Papa est très fatigué lorsque nous arrivons à midi et quart. Il est déjà assis devant son repas depuis un temps indéterminé, et il n’a pas encore touché son assiette. Nous le faisons manger et il avale péniblement toute sa soupe, les 3/4 de sa portion de jambon, une bouchée de patates pilées, et la moitié du pot de compote de pruneaux. Ça a pris 1h1/4 pour le faire manger. Nous soupçonnons que personne à l’hôpital ne prend réellement le temps de le faire manger, et que c’est la raison pour laquelle il ne mange presque pas.

Nous lui montrons la chemise que nous lui offrons en cadeau et il est content.

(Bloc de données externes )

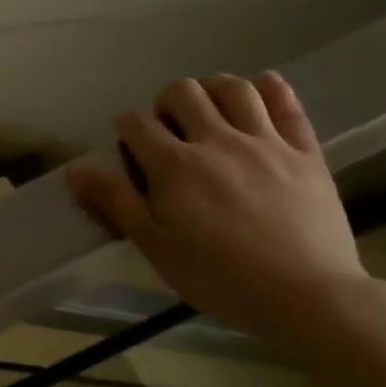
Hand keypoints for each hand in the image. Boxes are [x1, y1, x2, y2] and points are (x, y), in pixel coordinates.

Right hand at [66, 73, 367, 348]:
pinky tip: (260, 96)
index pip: (136, 122)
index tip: (131, 150)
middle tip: (171, 131)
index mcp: (175, 165)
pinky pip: (288, 103)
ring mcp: (264, 142)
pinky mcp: (304, 152)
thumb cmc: (223, 279)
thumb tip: (75, 168)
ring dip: (214, 90)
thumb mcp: (157, 248)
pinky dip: (271, 90)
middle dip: (167, 103)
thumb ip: (116, 201)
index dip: (126, 129)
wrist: (310, 299)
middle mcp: (216, 140)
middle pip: (182, 91)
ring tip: (211, 112)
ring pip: (233, 87)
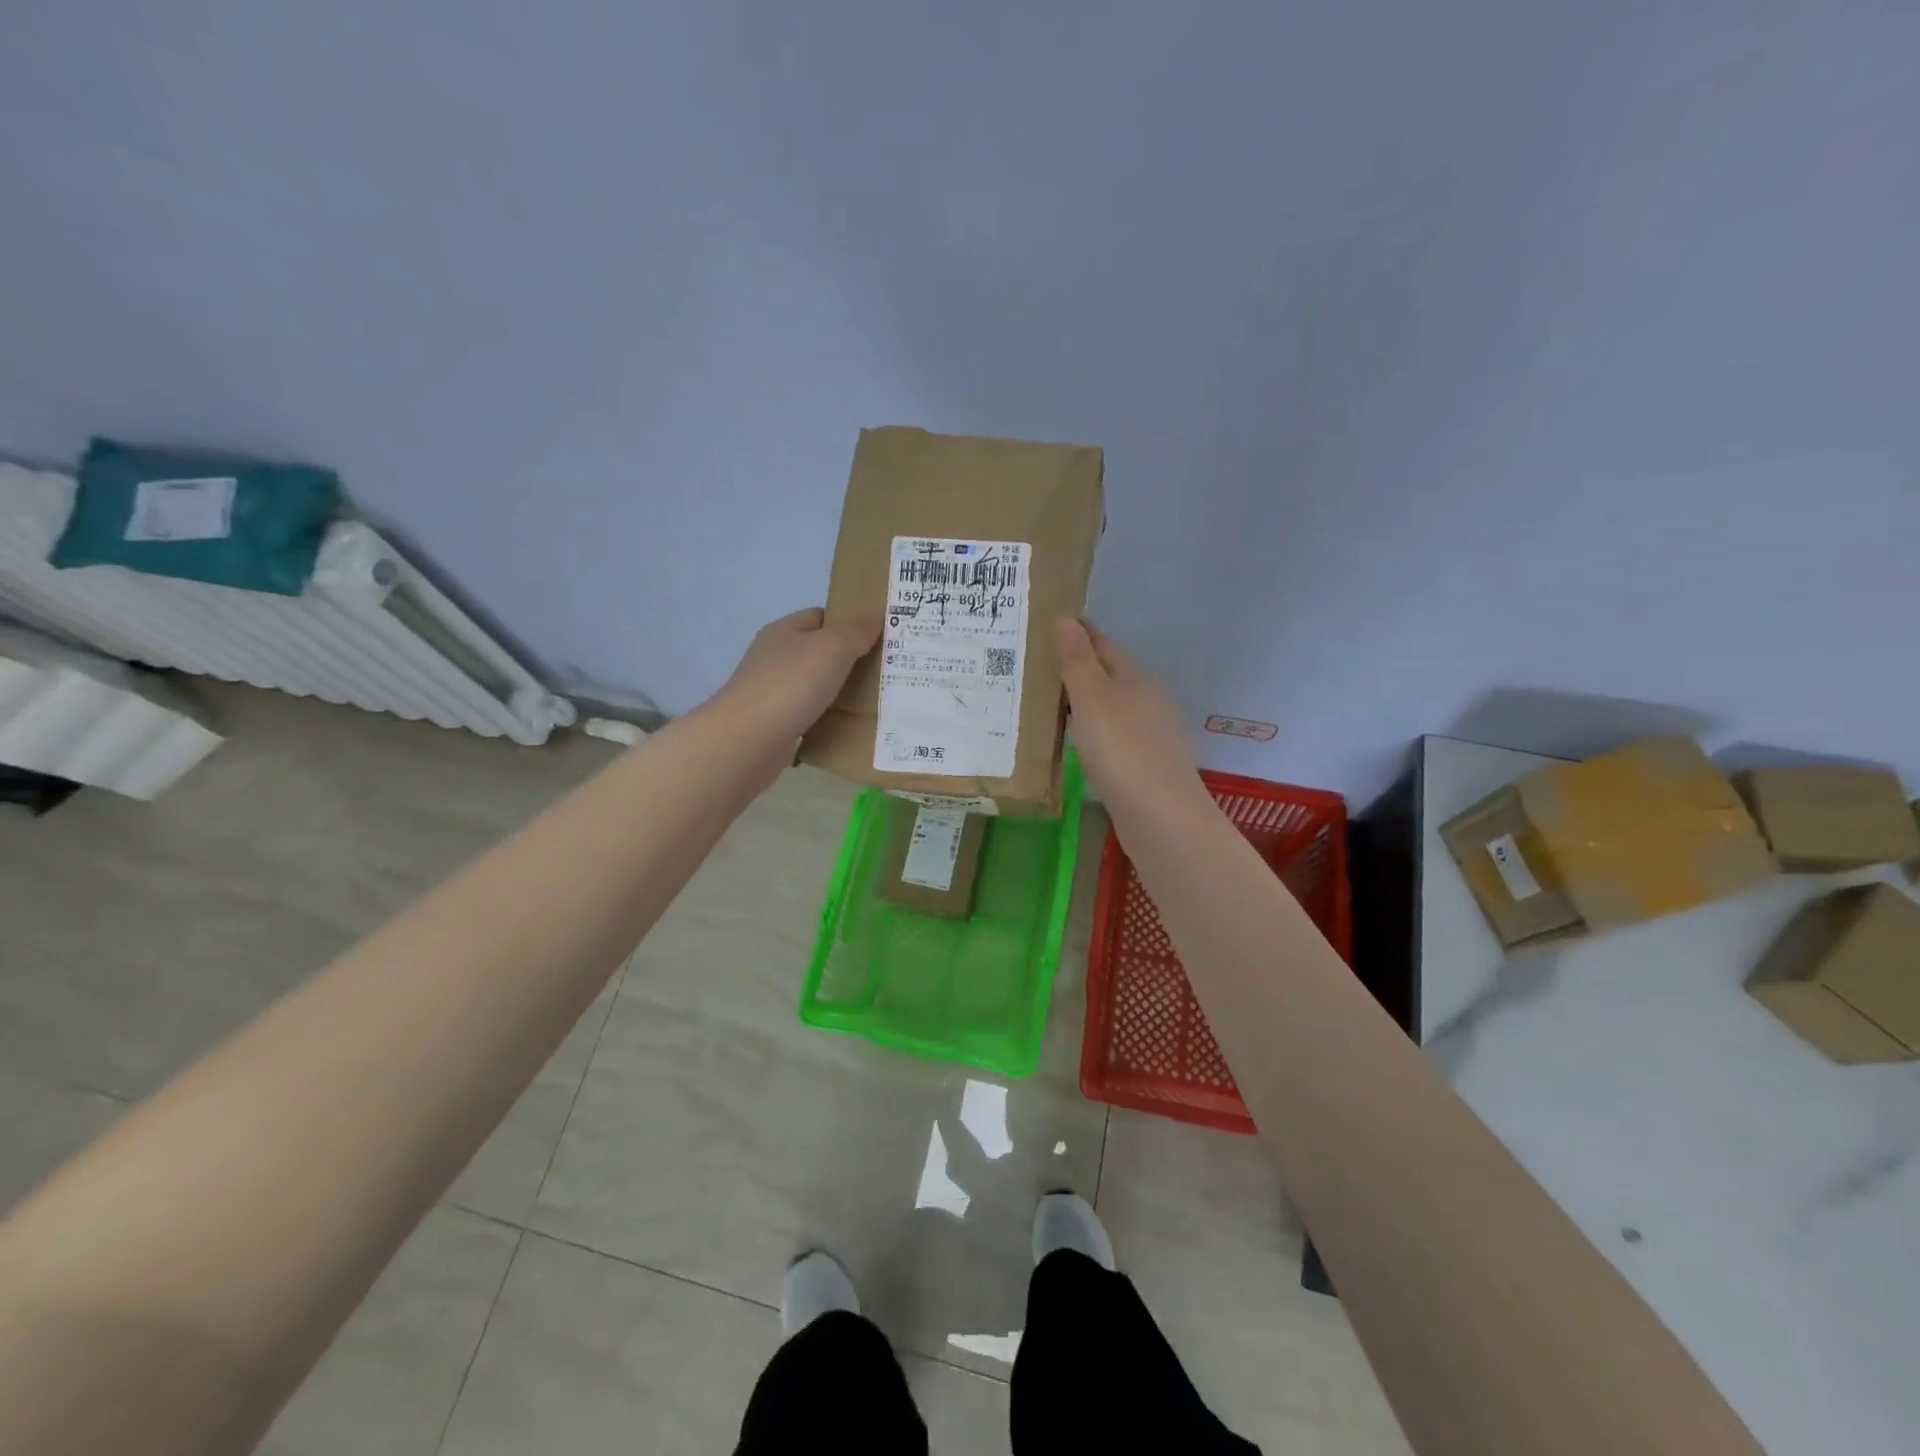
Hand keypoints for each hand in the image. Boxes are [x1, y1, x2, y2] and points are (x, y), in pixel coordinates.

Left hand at [711, 607, 880, 744]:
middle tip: (885, 672)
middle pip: (819, 653)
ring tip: (874, 701)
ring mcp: (772, 692)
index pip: (821, 617)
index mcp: (784, 631)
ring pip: (814, 686)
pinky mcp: (774, 724)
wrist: (748, 741)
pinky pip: (808, 716)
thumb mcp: (832, 648)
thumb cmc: (791, 685)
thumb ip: (856, 631)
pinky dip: (826, 720)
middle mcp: (774, 658)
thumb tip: (876, 617)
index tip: (880, 638)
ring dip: (839, 693)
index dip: (850, 623)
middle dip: (850, 661)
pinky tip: (847, 728)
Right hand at [1056, 617, 1204, 812]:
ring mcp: (1150, 735)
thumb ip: (1078, 660)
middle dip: (1077, 668)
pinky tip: (1075, 743)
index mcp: (1136, 678)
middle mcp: (1147, 701)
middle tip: (1035, 666)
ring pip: (1110, 708)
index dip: (1077, 633)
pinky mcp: (1145, 767)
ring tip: (1046, 704)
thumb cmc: (1122, 750)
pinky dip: (1091, 732)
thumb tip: (1067, 618)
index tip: (1047, 625)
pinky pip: (1111, 737)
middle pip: (1108, 676)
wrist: (1161, 818)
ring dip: (1083, 703)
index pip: (1102, 645)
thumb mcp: (1093, 698)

Ses yeux se ferment tous seuls et nous en profitons pour faire venir l’infirmière, afin qu’elle voie enfin ce comportement étrange que personne n’est en mesure de nous expliquer.

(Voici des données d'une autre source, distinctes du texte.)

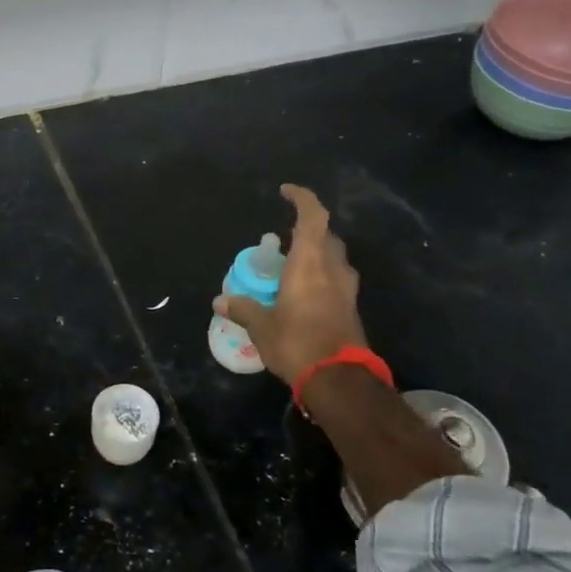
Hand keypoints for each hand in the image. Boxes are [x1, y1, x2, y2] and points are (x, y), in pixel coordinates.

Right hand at [213, 184, 367, 386]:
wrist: (339, 380)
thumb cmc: (297, 343)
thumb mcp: (262, 326)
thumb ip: (243, 309)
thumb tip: (219, 302)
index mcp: (310, 263)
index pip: (313, 216)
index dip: (302, 198)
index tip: (286, 192)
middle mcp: (333, 269)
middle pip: (326, 236)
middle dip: (308, 230)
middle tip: (284, 238)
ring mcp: (346, 289)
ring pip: (335, 258)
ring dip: (317, 253)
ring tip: (293, 264)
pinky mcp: (351, 308)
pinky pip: (336, 279)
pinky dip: (321, 275)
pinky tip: (304, 291)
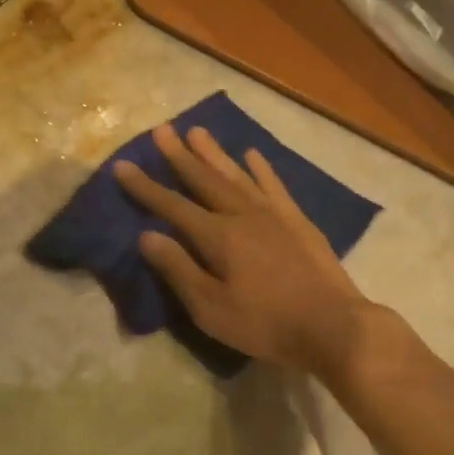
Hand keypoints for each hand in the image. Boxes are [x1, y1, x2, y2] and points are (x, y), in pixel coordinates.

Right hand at [115, 123, 374, 377]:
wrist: (332, 325)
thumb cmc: (264, 323)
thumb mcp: (210, 308)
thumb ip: (179, 269)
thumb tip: (147, 236)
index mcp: (217, 236)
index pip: (172, 206)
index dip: (145, 187)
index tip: (122, 165)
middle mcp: (243, 214)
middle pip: (204, 180)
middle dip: (179, 156)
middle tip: (162, 129)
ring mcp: (273, 214)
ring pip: (237, 175)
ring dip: (215, 154)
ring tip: (197, 131)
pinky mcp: (298, 221)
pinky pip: (274, 185)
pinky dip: (261, 169)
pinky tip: (252, 154)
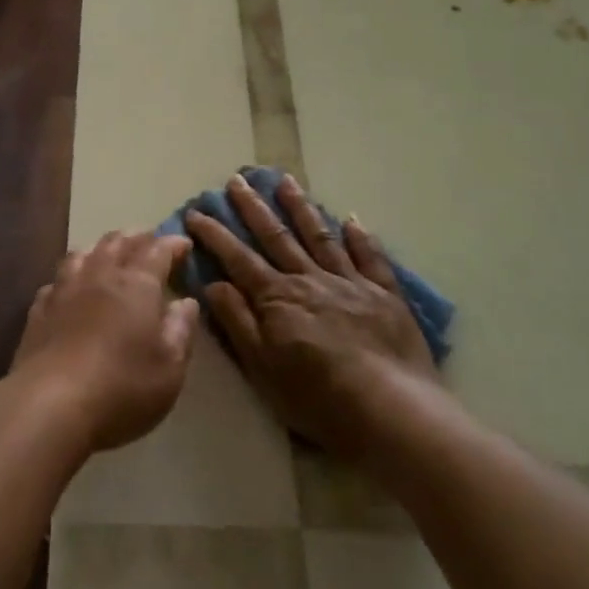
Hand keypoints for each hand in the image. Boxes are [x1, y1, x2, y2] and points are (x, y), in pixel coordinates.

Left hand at [11, 231, 200, 453]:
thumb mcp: (169, 367)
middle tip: (148, 239)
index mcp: (137, 285)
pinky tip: (70, 285)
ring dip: (101, 247)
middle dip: (137, 237)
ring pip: (83, 254)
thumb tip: (186, 302)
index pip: (157, 251)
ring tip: (109, 251)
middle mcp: (99, 276)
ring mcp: (64, 290)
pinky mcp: (39, 310)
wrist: (50, 403)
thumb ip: (180, 330)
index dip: (172, 244)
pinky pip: (56, 280)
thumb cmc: (122, 387)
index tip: (184, 243)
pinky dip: (70, 275)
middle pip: (117, 243)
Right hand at [185, 173, 436, 459]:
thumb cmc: (318, 397)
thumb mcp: (263, 368)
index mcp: (277, 297)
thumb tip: (213, 283)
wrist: (392, 410)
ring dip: (300, 207)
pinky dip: (360, 236)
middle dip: (253, 207)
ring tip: (286, 180)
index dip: (215, 235)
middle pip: (276, 236)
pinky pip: (370, 257)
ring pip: (319, 236)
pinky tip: (352, 219)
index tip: (196, 212)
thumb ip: (238, 322)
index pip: (238, 258)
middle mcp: (309, 279)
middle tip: (237, 179)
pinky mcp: (384, 294)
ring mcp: (349, 282)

L’infirmière l’observe, et lui pose des questions. Elle lui demande s’il est fatigué et il acquiesce. Nous l’étendons dans son lit et il s’endormit tout de suite après.

L’infirmière - elle est l’assistante et elle semble avoir énormément d’expérience – nous explique que d’après elle, mon père est extrêmement fatigué, car il dort très peu depuis son entrée à l’hôpital. Très souvent, les patients souffrant du cancer du poumon dorment très peu et n’arrivent pas à avoir un sommeil réparateur, car ils ont peur de mourir dans leur sommeil. Ils se réveillent dès qu’ils ont le moindre problème respiratoire. Nous avons d’ailleurs déjà observé que mon père se réveille au moindre de ses ronflements.